He laughed merrily. "So do I," he rejoined. "For some years failure to do so has kept me with at least one skinned shin. But just think of the cost of stockings had I been blind as a boy!"

Suddenly she had a vivid picture of him as a ragged, little fellow, stumbling about through his unfathomable darkness, bumping into things and leaving jagged holes in his child's black stockings. Whether she wanted to laugh or cry she did not know, but a great, warm surge of motherliness came over her for the child she imaged, and she said aloud, "Poor little urchin!"

Philip turned and looked at her, smiling. "It would have been a picture indeed," he said.

"I had enough troubles during my rebellious childhood at the orphanage without adding imaginary woes," Lawrence went on, amusedly retrospective. "I remember one day when I was at the awkward stage. I was all dressed for church and happened to stumble over another boy lying in the grass. I fell against a bench, my trousers caught on a projecting nail, and ripped dreadfully. The matron gave me a scolding and sent me to bed for the day."

"Brought up in an orphanage!" thought Claire. "No wonder he is pessimistic."

"I didn't mind missing church," Lawrence continued; "but it struck me as a piece of gross injustice that I should be punished for a boy's lack of muscular coordination. I've experienced the same fate over my blindness. It seems to be a special trick people have, and they play it incessantly. I should think it would get as tiresome to them by and by as it did to me some years ago."
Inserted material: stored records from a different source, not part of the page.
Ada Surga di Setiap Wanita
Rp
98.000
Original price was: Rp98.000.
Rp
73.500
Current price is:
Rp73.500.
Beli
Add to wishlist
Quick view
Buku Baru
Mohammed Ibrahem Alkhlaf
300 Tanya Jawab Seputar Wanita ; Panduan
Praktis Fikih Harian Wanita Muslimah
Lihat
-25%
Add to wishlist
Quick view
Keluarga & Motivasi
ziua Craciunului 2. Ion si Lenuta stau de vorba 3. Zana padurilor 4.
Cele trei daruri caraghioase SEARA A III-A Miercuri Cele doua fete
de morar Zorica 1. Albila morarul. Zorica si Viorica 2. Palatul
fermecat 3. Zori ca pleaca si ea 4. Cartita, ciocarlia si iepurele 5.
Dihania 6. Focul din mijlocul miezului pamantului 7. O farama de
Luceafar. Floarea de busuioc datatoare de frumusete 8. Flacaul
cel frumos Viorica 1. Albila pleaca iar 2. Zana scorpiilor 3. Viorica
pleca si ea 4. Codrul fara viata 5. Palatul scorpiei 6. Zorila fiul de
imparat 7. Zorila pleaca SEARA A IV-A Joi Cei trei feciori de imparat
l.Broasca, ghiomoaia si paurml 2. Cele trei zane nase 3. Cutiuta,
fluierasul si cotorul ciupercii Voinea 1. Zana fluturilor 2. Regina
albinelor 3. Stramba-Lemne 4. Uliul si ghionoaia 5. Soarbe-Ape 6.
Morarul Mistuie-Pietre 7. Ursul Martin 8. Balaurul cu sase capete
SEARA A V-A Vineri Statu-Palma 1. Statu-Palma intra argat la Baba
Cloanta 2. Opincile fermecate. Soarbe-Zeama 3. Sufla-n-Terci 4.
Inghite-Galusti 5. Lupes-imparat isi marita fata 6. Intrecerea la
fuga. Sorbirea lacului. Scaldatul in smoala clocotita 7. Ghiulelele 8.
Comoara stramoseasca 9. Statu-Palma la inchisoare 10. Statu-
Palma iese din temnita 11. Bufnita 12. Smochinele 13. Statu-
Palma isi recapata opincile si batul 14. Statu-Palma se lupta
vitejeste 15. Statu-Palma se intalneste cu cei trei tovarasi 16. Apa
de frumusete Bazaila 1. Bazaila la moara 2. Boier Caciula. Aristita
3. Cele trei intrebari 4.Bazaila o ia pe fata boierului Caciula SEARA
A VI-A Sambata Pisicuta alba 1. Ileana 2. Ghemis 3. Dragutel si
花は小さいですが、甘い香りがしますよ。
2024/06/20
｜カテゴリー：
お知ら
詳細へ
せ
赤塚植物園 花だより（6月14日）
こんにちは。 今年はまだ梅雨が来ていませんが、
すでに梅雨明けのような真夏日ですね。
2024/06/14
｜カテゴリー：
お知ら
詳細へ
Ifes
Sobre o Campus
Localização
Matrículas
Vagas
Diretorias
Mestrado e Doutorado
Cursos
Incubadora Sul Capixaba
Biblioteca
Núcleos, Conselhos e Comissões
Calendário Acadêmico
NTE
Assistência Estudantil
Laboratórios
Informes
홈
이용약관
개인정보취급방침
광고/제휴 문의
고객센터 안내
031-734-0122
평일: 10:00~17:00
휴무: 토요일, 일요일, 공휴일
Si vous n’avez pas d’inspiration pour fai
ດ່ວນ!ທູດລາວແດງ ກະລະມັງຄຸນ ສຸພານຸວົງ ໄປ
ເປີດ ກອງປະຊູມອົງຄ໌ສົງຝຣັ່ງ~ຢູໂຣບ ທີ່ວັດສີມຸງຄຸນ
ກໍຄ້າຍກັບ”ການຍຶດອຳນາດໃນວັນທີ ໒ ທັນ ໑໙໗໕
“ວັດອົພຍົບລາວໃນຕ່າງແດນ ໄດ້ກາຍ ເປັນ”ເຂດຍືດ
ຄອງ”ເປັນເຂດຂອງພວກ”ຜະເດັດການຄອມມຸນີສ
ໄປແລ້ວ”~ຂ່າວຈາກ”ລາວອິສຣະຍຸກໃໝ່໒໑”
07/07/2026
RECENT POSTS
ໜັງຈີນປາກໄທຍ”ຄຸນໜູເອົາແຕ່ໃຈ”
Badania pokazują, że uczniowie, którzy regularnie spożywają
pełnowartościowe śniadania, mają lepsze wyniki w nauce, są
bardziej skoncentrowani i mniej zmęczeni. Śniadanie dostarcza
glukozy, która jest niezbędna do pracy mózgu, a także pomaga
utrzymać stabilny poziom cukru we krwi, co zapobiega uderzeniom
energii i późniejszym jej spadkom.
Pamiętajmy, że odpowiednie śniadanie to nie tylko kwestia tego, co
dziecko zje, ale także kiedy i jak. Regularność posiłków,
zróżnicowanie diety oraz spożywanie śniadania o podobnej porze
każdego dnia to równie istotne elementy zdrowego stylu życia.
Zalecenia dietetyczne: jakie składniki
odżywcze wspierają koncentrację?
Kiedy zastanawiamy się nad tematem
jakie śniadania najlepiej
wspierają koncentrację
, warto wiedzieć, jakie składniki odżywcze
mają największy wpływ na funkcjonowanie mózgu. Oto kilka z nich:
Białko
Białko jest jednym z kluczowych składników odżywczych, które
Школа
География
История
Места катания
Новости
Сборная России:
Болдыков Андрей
Claire felt as if she were included in his casual criticism of mankind, and wondered just how she had been addicted to the practise. A dozen different instances came to her, and she felt very penitent.

"It's because we're all so thoughtless," she said.

"Perhaps. I rather choose to state it differently. It's for the same reason that I do thousands of things, because I'm more interested in myself than I am in any one else. I'm selfish, and so is the rest of humanity."

"But we aren't deliberately so," Philip protested. "Isn't it rather that we are short-sighted and unimaginative?"